START DATA

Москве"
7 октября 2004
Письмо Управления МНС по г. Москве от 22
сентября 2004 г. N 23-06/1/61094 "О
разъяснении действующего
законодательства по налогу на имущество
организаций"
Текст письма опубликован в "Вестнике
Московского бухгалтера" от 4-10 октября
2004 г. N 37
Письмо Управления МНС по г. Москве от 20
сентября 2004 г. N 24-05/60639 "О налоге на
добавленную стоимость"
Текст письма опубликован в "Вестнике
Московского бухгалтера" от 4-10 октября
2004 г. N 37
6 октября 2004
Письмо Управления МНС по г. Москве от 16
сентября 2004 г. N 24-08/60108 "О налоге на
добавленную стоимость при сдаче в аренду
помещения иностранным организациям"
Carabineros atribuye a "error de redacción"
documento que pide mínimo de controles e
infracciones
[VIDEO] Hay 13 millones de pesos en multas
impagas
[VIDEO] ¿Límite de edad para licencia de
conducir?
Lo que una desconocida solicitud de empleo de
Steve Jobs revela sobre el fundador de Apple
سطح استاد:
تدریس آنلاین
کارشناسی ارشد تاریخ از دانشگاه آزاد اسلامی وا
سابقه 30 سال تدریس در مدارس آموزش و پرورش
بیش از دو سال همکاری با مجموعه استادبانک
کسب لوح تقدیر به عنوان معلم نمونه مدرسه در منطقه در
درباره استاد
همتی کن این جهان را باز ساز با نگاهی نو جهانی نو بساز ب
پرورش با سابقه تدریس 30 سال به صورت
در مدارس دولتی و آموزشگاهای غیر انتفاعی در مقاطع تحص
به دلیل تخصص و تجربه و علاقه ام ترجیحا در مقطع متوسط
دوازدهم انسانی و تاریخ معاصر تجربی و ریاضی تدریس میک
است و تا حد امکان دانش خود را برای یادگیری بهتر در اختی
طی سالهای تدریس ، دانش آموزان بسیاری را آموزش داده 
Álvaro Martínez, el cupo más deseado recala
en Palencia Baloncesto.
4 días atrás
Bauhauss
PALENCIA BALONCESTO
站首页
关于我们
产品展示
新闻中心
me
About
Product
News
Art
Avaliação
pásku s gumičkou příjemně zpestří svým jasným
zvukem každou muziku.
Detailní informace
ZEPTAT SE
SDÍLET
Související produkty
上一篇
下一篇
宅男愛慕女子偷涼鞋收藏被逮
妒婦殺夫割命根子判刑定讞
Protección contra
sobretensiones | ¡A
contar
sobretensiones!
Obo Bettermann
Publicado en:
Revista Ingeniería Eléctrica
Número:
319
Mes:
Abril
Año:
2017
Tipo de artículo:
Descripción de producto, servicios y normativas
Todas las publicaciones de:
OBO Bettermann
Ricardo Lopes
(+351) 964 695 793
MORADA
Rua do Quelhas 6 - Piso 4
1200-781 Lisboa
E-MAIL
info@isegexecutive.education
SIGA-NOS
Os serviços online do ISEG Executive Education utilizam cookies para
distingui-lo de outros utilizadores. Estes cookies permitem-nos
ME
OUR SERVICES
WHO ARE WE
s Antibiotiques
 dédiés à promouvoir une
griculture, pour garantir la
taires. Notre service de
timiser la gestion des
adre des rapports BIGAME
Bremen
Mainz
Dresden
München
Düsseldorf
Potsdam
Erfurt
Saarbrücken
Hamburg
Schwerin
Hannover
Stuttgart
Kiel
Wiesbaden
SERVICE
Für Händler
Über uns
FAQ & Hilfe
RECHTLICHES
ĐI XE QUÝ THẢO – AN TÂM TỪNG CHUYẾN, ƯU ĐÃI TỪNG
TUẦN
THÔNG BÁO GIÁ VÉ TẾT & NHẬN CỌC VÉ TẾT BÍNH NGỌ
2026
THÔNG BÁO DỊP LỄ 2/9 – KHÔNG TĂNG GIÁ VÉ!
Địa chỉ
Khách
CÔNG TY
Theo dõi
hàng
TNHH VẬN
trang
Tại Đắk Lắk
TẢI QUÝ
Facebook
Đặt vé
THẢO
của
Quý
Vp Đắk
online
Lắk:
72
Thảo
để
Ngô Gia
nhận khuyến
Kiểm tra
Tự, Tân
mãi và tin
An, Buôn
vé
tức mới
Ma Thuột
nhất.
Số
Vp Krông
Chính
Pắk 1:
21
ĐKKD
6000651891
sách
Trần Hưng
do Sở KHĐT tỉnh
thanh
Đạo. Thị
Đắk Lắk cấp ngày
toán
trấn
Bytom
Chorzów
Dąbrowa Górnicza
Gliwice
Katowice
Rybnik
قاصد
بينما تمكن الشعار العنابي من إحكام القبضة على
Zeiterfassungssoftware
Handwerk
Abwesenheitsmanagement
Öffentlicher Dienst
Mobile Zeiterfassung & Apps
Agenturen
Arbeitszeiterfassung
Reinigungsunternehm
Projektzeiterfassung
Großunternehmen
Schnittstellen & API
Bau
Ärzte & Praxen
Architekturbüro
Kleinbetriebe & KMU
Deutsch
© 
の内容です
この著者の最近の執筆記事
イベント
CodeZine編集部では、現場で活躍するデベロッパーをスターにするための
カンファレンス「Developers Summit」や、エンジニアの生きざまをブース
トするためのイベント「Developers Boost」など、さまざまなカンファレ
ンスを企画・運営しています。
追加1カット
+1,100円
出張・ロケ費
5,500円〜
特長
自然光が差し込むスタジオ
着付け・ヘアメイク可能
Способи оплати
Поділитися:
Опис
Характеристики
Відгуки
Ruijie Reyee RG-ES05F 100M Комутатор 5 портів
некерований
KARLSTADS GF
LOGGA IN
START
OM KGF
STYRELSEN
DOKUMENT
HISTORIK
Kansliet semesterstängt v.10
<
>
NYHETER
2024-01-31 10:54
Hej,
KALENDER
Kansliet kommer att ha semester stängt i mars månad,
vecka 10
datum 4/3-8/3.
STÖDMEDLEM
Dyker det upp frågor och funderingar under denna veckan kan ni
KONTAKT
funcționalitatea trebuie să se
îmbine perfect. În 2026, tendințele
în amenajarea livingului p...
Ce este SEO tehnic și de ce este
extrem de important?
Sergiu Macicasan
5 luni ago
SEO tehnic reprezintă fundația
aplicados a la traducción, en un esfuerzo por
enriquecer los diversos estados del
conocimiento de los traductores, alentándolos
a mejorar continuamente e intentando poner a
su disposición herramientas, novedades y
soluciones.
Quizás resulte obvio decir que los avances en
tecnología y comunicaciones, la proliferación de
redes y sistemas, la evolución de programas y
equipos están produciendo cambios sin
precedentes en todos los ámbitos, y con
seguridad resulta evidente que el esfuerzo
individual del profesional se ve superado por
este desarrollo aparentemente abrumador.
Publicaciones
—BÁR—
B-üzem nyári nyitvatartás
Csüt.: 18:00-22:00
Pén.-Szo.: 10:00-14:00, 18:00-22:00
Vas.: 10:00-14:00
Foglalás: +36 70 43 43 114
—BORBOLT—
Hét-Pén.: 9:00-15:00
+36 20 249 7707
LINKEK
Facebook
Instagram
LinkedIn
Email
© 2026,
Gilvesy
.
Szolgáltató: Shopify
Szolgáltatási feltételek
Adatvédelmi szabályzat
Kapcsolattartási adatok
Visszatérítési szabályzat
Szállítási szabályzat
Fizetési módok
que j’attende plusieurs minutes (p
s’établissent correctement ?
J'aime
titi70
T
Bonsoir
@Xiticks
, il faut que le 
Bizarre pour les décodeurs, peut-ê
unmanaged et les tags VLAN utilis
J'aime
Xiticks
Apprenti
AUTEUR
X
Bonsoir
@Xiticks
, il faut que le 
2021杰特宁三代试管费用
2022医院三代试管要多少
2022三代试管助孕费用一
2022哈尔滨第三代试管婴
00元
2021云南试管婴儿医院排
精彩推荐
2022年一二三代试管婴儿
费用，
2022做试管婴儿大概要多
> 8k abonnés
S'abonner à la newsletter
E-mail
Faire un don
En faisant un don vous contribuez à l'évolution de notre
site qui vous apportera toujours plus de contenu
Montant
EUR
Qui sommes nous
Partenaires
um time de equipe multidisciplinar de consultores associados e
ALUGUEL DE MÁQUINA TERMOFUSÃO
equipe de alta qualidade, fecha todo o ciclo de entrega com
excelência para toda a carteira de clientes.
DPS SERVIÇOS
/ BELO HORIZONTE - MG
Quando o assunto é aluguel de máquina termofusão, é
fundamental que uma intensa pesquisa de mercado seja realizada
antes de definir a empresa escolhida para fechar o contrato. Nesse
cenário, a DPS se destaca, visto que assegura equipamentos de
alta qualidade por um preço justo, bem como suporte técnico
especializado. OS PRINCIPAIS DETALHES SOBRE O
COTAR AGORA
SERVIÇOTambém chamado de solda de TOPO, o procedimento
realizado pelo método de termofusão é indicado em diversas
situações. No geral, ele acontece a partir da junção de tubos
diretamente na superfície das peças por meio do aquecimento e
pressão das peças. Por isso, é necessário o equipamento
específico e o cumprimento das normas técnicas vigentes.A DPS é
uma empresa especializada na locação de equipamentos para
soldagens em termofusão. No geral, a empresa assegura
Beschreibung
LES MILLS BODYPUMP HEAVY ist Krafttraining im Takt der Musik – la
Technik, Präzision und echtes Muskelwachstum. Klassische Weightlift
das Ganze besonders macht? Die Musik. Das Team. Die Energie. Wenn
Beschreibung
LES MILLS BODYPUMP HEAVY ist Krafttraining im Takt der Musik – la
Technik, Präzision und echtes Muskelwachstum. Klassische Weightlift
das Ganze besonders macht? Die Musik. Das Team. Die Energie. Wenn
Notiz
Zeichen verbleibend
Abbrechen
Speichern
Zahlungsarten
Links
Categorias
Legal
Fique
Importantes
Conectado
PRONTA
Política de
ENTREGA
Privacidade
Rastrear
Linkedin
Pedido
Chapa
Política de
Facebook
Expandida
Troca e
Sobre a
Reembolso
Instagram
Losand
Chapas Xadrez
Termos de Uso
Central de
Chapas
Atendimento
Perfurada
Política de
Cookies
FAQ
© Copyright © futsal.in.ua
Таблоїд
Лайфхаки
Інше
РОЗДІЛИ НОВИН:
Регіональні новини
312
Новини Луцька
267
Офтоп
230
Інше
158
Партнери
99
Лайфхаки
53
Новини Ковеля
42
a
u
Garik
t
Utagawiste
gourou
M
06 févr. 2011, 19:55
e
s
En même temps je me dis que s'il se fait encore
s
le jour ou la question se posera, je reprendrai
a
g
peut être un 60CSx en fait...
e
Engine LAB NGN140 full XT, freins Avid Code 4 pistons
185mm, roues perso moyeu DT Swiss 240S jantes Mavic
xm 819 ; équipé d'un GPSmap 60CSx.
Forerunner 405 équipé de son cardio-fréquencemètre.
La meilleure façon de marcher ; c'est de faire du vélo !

END DATA

Your reply is to repeat, unchanged, the lines above running from the one with "Detailní informace" up to and including the one with "taires. Notre service de".

TASK ANSWER
Detailní informace
ZEPTAT SE
SDÍLET
Související produkty
上一篇
下一篇
宅男愛慕女子偷涼鞋收藏被逮
妒婦殺夫割命根子判刑定讞
Protección contra
sobretensiones | ¡A
contar
sobretensiones!
Obo Bettermann
Publicado en:
Revista Ingeniería Eléctrica
Número:
319
Mes:
Abril
Año:
2017
Tipo de artículo:
Descripción de producto, servicios y normativas
Todas las publicaciones de:
OBO Bettermann
Ricardo Lopes
(+351) 964 695 793
MORADA
Rua do Quelhas 6 - Piso 4
1200-781 Lisboa
E-MAIL
info@isegexecutive.education
SIGA-NOS
Os serviços online do ISEG Executive Education utilizam cookies para
distingui-lo de outros utilizadores. Estes cookies permitem-nos
ME
OUR SERVICES
WHO ARE WE
s Antibiotiques
 dédiés à promouvoir une
griculture, pour garantir la
taires. Notre service de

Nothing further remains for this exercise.